Le dépôt de garantie est légal, estiment des propriétaires d'immeubles

Des appartements avec escaliers extérieurs.

Les principales associations de locataires estiment de les propriétaires de logements détournent la loi.

Photo : Toast Studio

La Presse canadienne

Une association de propriétaires d'immeubles estime avoir trouvé une façon de rendre légal le dépôt de garantie au Québec en proposant aux futurs locataires de remplir un formulaire où ils affirment qu'ils le versent de façon « libre et volontaire », un « détournement » de la loi que dénoncent des associations de locataires.

La Corporation des propriétaires immobiliers du Québec (CORPIQ) se fonde sur un jugement rendu en février dernier par la Régie du logement qui interprète une disposition du Code civil interdisant d'exiger un tel dépôt.

Le juge administratif Robin-Martial Guay tranche qu'un locataire dispose du droit de renoncer à l'interdiction prévue à cet article.

Dans un communiqué publié mercredi matin, la CORPIQ annonce qu'elle propose désormais un formulaire qui prévoit l'option de verser un dépôt de garantie au moment de signer un bail.

Le propriétaire immobilier pourrait se servir de cette somme afin de couvrir un loyer impayé ou de payer les frais si un logement est en mauvais état au départ du locataire.

Selon l'interprétation du jugement fait par la CORPIQ, le dépôt de garantie devient un outil légal s'il fait partie d'alternatives offertes au locataire afin de réduire le risque du propriétaire.

Le formulaire prévoit trois sûretés que pourrait proposer un candidat refusé : un colocataire, une personne physique qui cosignera le bail en tant que caution ou un dépôt de garantie.

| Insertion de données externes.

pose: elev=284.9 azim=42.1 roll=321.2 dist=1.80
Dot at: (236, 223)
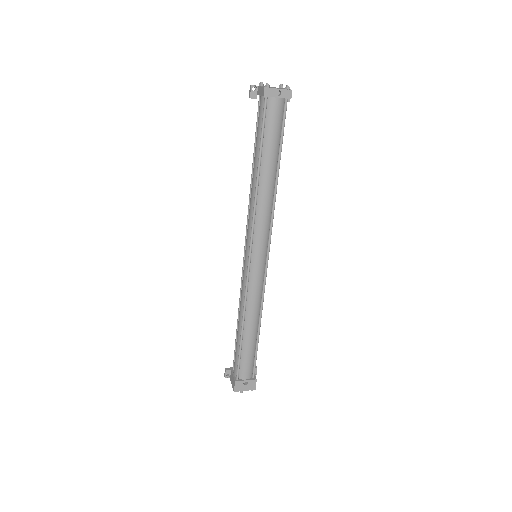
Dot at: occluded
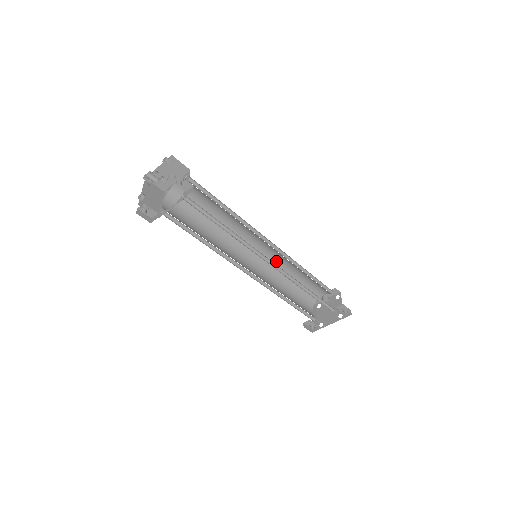
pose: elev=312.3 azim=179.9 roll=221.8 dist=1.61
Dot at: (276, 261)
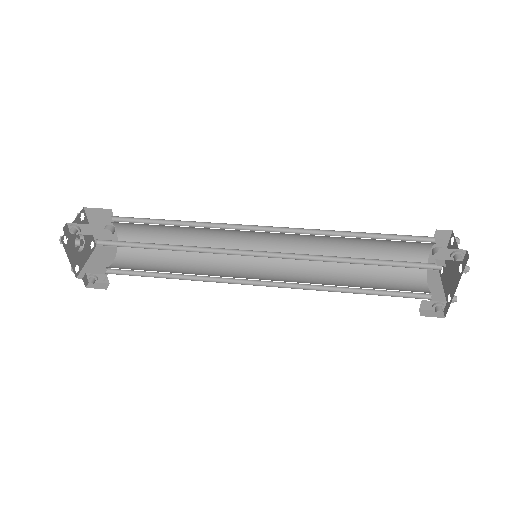
Dot at: (307, 246)
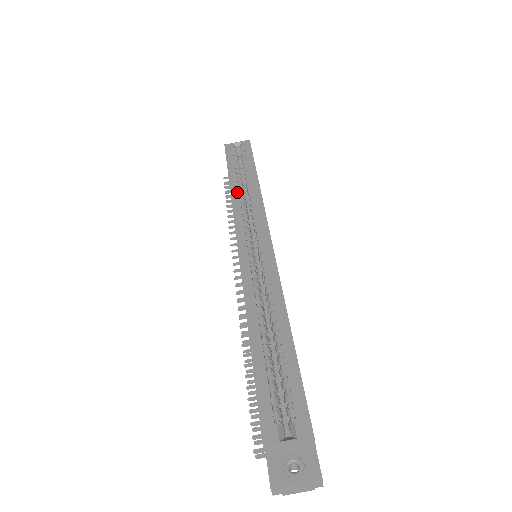
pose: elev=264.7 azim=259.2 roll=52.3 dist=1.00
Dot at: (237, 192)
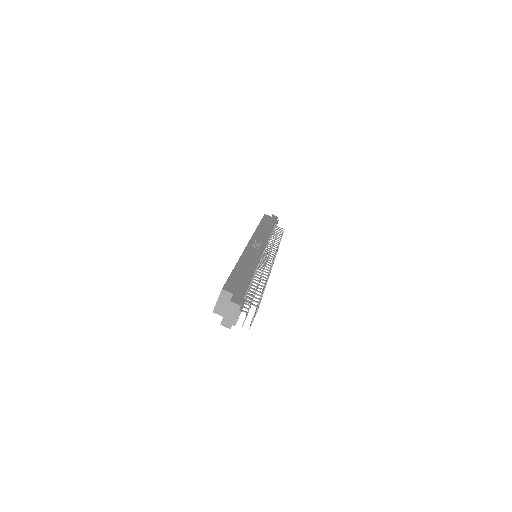
Dot at: occluded
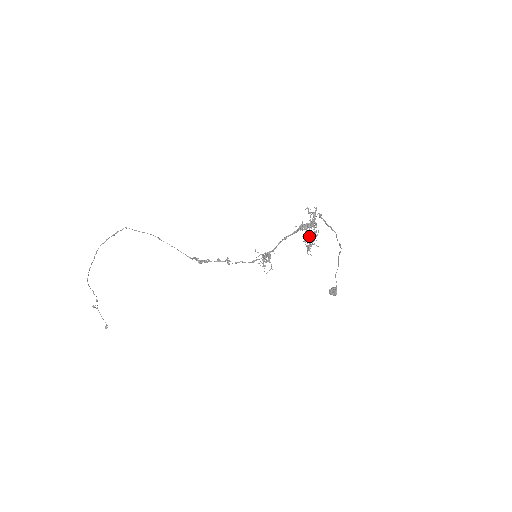
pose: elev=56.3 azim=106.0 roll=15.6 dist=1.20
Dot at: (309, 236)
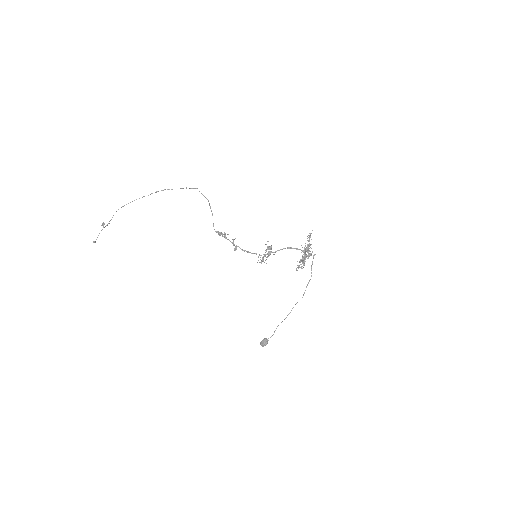
Dot at: (308, 249)
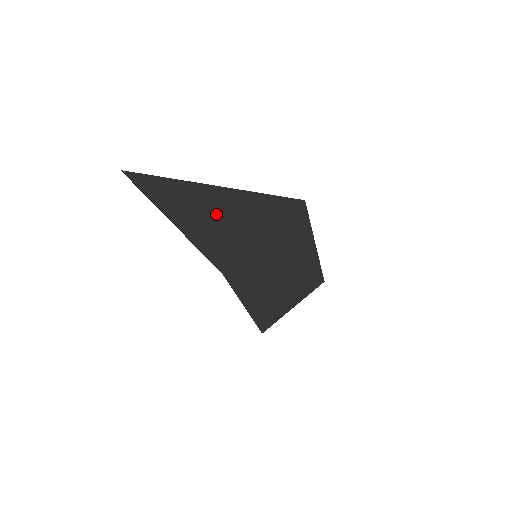
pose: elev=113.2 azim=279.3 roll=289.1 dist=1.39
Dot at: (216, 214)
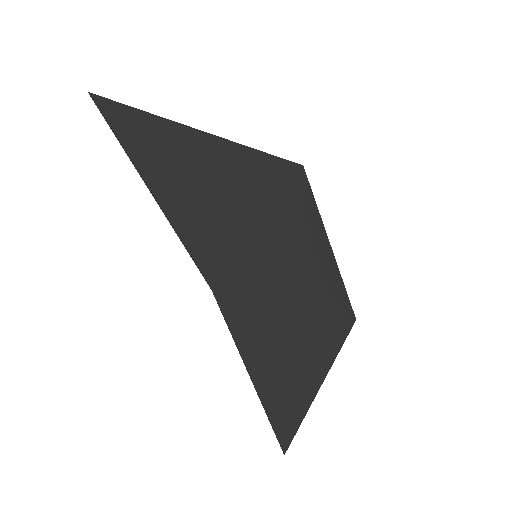
Dot at: (200, 174)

La CORPIQ estime que le nombre de demandes déposées à la Régie du logement pour des loyers impayés ou des dommages va diminuer à mesure que le dépôt de garantie sera pratiqué.

Détournement de la loi

Les principales associations de locataires estiment que la CORPIQ détourne et extrapole la conclusion du jugement de façon très inquiétante.

La loi est très claire : le dépôt de garantie est illégal et il n'a pas été légalisé en douce cette nuit, a lancé Maxime Roy-Allard, un porte-parole du Regroupement des comités logement et associations de locataires du Québec (RCLALQ).

Selon lui, plusieurs locataires risquent d'accepter de verser un dépôt de garantie en sachant très bien que c'est illégal parce que, sinon, le propriétaire va simplement refuser de leur louer le logement puisque dans les faits, il y a des rapports de force entre les parties.

Véronique Laflamme est debout devant une série d'immeubles d'habitation.

Véronique Laflamme est porte-parole du Front d’action populaire en réaménagement urbain (FRAPRU).

Photo : Radio-Canada

Même son de cloche chez le Front d'action populaire en réaménagement urbain (FRAPRU), qui estime que le formulaire de la CORPIQ a pour objectif d'inciter les propriétaires à demander de tels dépôts de garantie, même à les exiger.

On est dans un contexte où certains locataires sont tellement désespérés, si on leur dit : "Si vous acceptez de verser un dépôt, on va vous louer le logement", certains le feront, a illustré sa porte-parole Véronique Laflamme. Les locataires sont au pied du mur en ce moment. Plusieurs sont prêts à tout pour signer un bail. [...] Ce n'est souvent pas volontaire, mais les locataires n'auront pas d'autre choix.

Il y a donc lieu selon elle de se questionner sur le caractère libre et volontaire, surtout dans un contexte où plusieurs locataires ne connaissent pas leurs droits.

Le dépôt de garantie serait un nouvel obstacle à l'accès au logement, alors que plusieurs sont déjà discriminés et que d'autres ne réussissent simplement pas à signer un bail parce que les logements sont trop chers pour leurs moyens, a estimé Mme Laflamme.

Les deux associations de locataires demandent au gouvernement du Québec de lancer rapidement un signal clair pour éviter une multiplication des demandes de dépôt de garantie.